* _Excerpt to read_:
[Start]
Why we built DataFire

Bobby Brennan
DataFire.io
Published in
3 min readDec 15, 2015

One of the great things about being a software startup today is the overwhelming abundance of SaaS products itching to take work off your plate. The majority even offer free tiers while you’re in development/beta mode, with the hopes of locking you in as a customer in the event your product takes off. Here’s a (truncated) list of some of the services we’ve used in our products so far:

  • Firebase (user management and BaaS)
  • Stormpath (user management)
  • Google Analytics (web analytics)
  • Mixpanel (web analytics, A/B testing)
  • MailChimp (mailing lists)
  • Mandrill (transactional email)
  • GitHub (code hosting, static sites via GH pages)
  • AWS (EC2, ELB, CodeDeploy, Route53)
  • MongoLab (MongoDB hosting)
  • Trello (issue tracking for sales and engineering)
  • Salesforce (lead tracking)
[End]
* _Information shown_:
[Start]
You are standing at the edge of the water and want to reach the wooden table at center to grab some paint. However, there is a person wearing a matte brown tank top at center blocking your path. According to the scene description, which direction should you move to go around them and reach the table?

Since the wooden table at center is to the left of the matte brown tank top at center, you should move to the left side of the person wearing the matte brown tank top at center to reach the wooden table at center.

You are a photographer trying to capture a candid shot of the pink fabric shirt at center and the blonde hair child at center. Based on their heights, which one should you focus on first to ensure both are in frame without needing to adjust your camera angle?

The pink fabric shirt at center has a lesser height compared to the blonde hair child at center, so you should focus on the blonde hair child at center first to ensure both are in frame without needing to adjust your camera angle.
[End]
* _What is asked_:
a - According to the DataFire post, which service was used for lead tracking?
b - Please return the part of the DataFire post that opens with the words containing "Why we built" and closes with "Analytics (web analytics)".

* _Results of the exercise_:
a - Salesforce

b -
Why we built DataFire

Bobby Brennan
DataFire.io
Published in
3 min readDec 15, 2015

One of the great things about being a software startup today is the overwhelming abundance of SaaS products itching to take work off your plate. The majority even offer free tiers while you’re in development/beta mode, with the hopes of locking you in as a customer in the event your product takes off. Here’s a (truncated) list of some of the services we’ve used in our products so far:

  • Firebase (user management and BaaS)
  • Stormpath (user management)
  • Google Analytics (web analytics)